CONSIGNE 1 >>
Répondez aux questions suivantes à partir du texte présenté.
(a) Quels deux champagnes sont servis avec le premier plat de foie gras ?
(b) Quel millésime fut le premier d'Y ?
(c) Quel nez est attribué au Jurançon Domaine de Souch sec 1993 ?

TEXTE PRÉSENTÉ >>
****************
Nous passons à table. Le menu est distribué à chacun. Il est ainsi rédigé : le meilleur du foie gras landais, trois recettes gourmandes à déguster / Saint Jacques cuisinée au naturel en coquille à la truffe blanche d’Alba, « Servie comme un Jardin » / turbot soyeux « Belle Meunière », cèpes bouchons bordelais cueillis à la rosée / la caille spéciale « bien élevée » de Pierre Duplantier, retour des vignes / chevreuil de chasse girondin, cocotte épicée d’automne, sauce poivrade / Comté millésimé 18 Mois / stilton, cheddar fermier Ford et Shropshire anglais sélectionnés par Dominique Bouchait MOF fromager / prunes d’Ente de la nouvelle récolte sublimées au vin du château, zestes d’oranges confites et noisettes « Candi ».

C’est un menu fondé sur des produits de la plus haute qualité et nous avons travaillé avec le chef pour que tout ingrédient soit complètement cohérent avec les vins qui doivent être mis en valeur par les mets.

Sébastien a fait le service des vins ce qui n’est pas facile tant il y a d’exigences.

Le Champagne Veuve Clicquot 1947 et le Champagne Dom Pérignon 1962 sont servis avec le premier plat de foie gras. Ils sont très différents. Le Dom Pérignon est plus accueillant et confortable alors que le Veuve Clicquot est beaucoup plus tendu et complexe. Il est difficile de les comparer mais tous les deux sont superbes. Les votes iront du côté du 1947.

Sur le plat suivant j’ai prévu trois vins dont un que j’ai rajouté au programme prévu, le Jurançon et je dois dire que sur les délicieuses coquilles je suis très fier d’avoir prévu ces trois vins. Car le Y d’Yquem 1960 est absolument glorieux. C’est le second millésime d’Y, le premier étant 1959 et celui-ci est impérial, avec un botrytis marqué qui lui donne une belle largeur.

Le Jurançon Domaine de Souch sec 1993 qui le suit a un nez de litchi et une forte énergie de vin droit et sec mais fonceur. Hautement fruité de légumes verts, il trace sa route et c’est alors que l’Hermitage Blanc 1928 apparaît, au nez subtil et délicat, au goût racé et accompli, calme et serein, qui calme la fougue du Jurançon. On peut passer de l’un à l’autre car la coquille accepte les trois vins, et cette variété de goûts est magique. Je pense avoir eu une belle intuition pour créer ce manège de goûts où le Y est royal, le Jurançon canaille et chien fou, et l’Hermitage a la sagesse de l’ancien et une sérénité remarquable. Pour moi, c’est une grande étape du repas.
****************
LISTE FOURNIE >>
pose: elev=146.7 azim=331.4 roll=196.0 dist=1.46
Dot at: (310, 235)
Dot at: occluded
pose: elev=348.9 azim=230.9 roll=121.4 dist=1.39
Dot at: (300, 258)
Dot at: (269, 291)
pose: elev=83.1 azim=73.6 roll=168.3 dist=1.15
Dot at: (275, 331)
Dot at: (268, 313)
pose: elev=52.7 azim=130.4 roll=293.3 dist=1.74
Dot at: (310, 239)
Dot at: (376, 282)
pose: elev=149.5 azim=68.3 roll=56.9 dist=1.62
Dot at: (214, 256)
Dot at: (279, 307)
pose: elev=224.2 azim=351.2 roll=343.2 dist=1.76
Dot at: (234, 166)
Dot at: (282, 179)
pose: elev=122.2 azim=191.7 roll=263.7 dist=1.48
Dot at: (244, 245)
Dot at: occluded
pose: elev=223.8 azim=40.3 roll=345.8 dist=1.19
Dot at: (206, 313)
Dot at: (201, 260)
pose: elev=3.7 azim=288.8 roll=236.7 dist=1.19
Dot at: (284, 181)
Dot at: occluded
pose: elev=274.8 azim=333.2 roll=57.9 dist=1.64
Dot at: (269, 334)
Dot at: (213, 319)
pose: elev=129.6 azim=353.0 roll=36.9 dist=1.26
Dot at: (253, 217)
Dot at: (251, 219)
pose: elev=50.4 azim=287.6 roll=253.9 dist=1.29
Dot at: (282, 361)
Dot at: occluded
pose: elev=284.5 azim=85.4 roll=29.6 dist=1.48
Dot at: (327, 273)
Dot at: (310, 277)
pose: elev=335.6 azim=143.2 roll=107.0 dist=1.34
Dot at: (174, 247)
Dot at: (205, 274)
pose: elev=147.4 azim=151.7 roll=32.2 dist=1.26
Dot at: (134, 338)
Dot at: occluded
****************
CONSIGNE 2 >> Recopiez sans rien changer les lignes de la liste, depuis la ligne qui contient « pose: elev=223.8 azim=40.3 » jusqu'à la ligne qui contient « Dot at: (213, 319) », celle-ci comprise.

RÉPONSE CORRECTE 1 >>
(a) Le Champagne Veuve Clicquot 1947 et le Champagne Dom Pérignon 1962.
(b) 1959.
(c) Un nez de litchi.

RÉPONSE CORRECTE 2 >>
pose: elev=223.8 azim=40.3 roll=345.8 dist=1.19
Dot at: (206, 313)
Dot at: (201, 260)
pose: elev=3.7 azim=288.8 roll=236.7 dist=1.19
Dot at: (284, 181)
Dot at: occluded
pose: elev=274.8 azim=333.2 roll=57.9 dist=1.64
Dot at: (269, 334)
Dot at: (213, 319)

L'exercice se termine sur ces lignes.